On the tennis courts, Kyle McMorrow has known only success. He came to Washington as one of the top-ranked junior players in the country, and has played a huge role in keeping the Huskies in the Top-25 this season, despite losing three seniors from a team that made the NCAA Second Round a year ago.

With high profile tournament wins and top rankings during his prep career, lofty expectations could have weighed on McMorrow. That hasn't been a problem because he knows what is necessary to be successful at this level.

"I felt confident that I was good enough to come into college tennis and do well," said McMorrow. "Coach [Matt Anger] thinks I can be a really good player and I think so too. I wasn't really worried about it. I knew if I came in and took care of business I would be fine."

McMorrow, an imposing figure on the court at 6'3", has been taking care of business during his freshman year, boasting a 14-4 dual record in singles while playing number one doubles with Jeevan Nedunchezhiyan. The rightie has a big serve and forehand but also defends well and can handle a volley up at the net.

He has played well all year as the number-two singles player in the Husky lineup, only behind the nationally-ranked Nedunchezhiyan. With over three years left to continue to work on his game under Coach Anger, McMorrow has one personal career goal already in mind.

Every singles player in the Pac-10 dreams of winning the conference title. For McMorrow, the desire to hoist that trophy has a family tie. Originally from Olympia, McMorrow lived a bulk of his life in Ojai, Calif., where the Pac-10 tournament is held.

Winning Pac-10 singles championship would be a good story about a local player returning home to claim victory. The best part is the trophy is named after McMorrow's grandfather, William E. Huffman. Huffman is the former president of the Ojai Valley Tennis Tournament. That combination has his eyes set on one of the highest prizes in college tennis.

"I've always liked playing the Ojai," said McMorrow. "I've played it four times in every age division and I lived there for most of my life. It adds motivation to try to do well. That's pretty much the only time that he gets to watch me play too is at the Ojai. I would really like to win that in my four years here."

That's a lofty goal, but McMorrow is showing that he can play at that level as a freshman. At the number two slot, he has already played some of the top players in the conference and country. Last weekend against defending national champion USC, McMorrow drew 11th ranked Robert Farah, who has previously been the top-ranked player in the nation.

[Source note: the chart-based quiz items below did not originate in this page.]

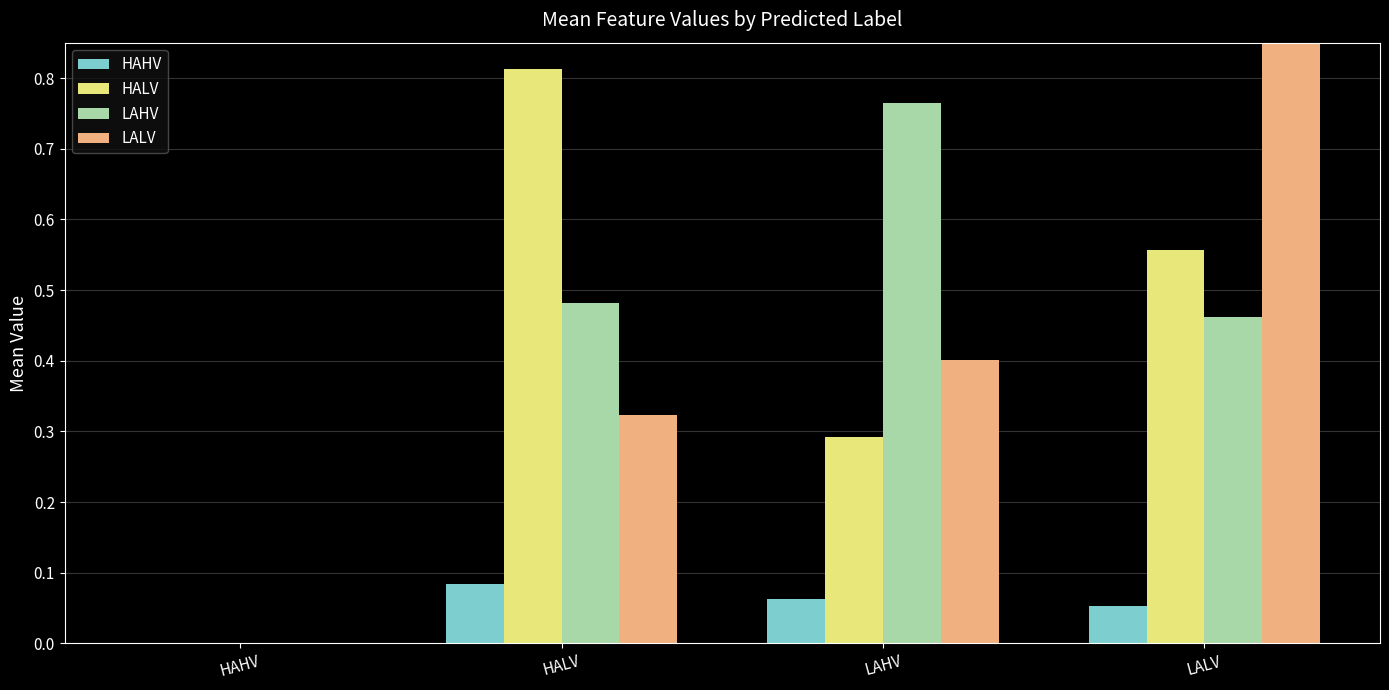

How many bars are there in each group?

4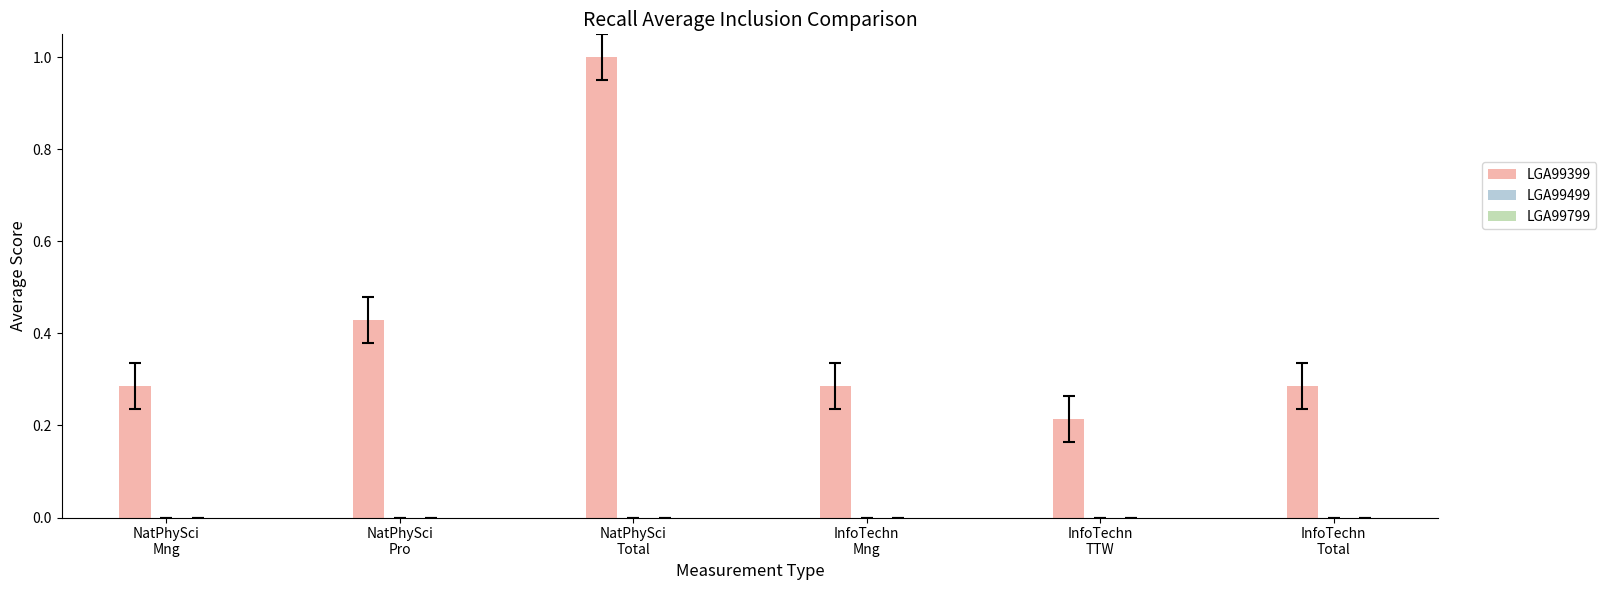

Count the number of categories in the chart.

6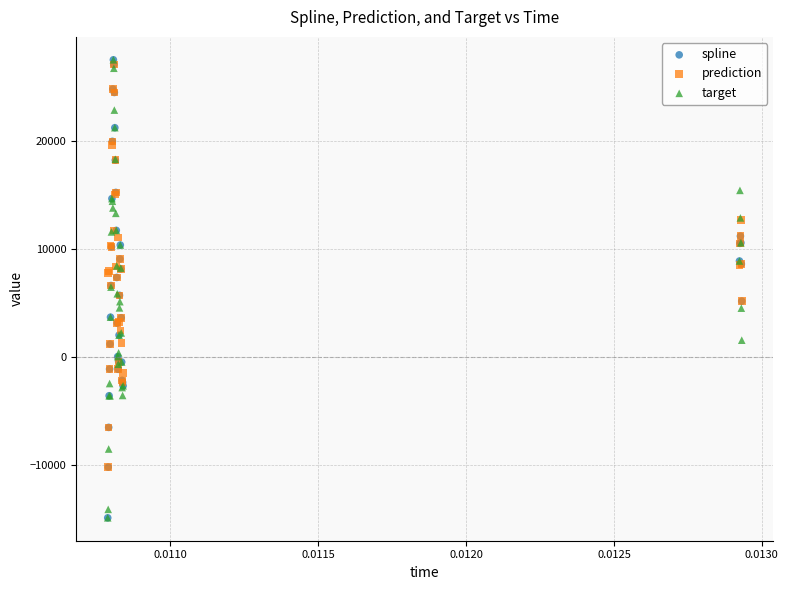

What are all the series names shown in the legend?

spline, prediction, target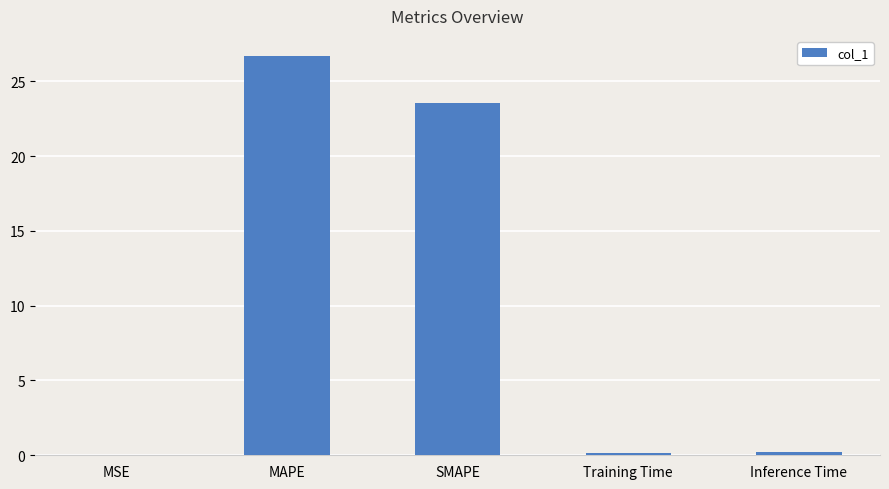

The value at MSE is 0.0. True or false?

True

McMorrow showed that he can compete on that level, staying with Farah by ripping a number of baseline forehands that put pressure on the Trojan. His play got better as the match went on, and McMorrow came within two points of taking the second set before Farah's experience helped him pull out the tiebreaker.

Is there a moral victory from playing a highly ranked player well?

"I never feel like that if I lose," said McMorrow. "I'm just really mad after a match if I lose. Even if I'm playing a guy ranked way higher than I am. It does show me that I could take a set or even beat those top guys, and I'll have some chances this year. Hopefully I'll be able to win the bigger points."

The Huskies dropped their first two Pac-10 matches, but head to Arizona this weekend with hopes of breaking into the win column. The conference is strong as always, but McMorrow has confidence that the team will have success for the rest of the season.

"We need to win some of these Pac-10 matches coming up," said McMorrow. "Obviously, we want to win them all, but if we could get at least a couple that would be great because everyone in the Pac-10 is pretty tough."

It's a young Husky squad that only loses one player to graduation after the season, but the focus is on the present with an excited eye on the future of the program. With players like McMorrow showing they can play at this level, the Huskies are hoping to make a deep run in the postseason.

"We've lost first and second round the last couple years, I'd like to take it another step and make Sweet-16 or Elite Eight," said McMorrow. "I think if we do that then everyone would feel like it was a good year and it would be a good stepping stone for next year. I think we'll be even better next year."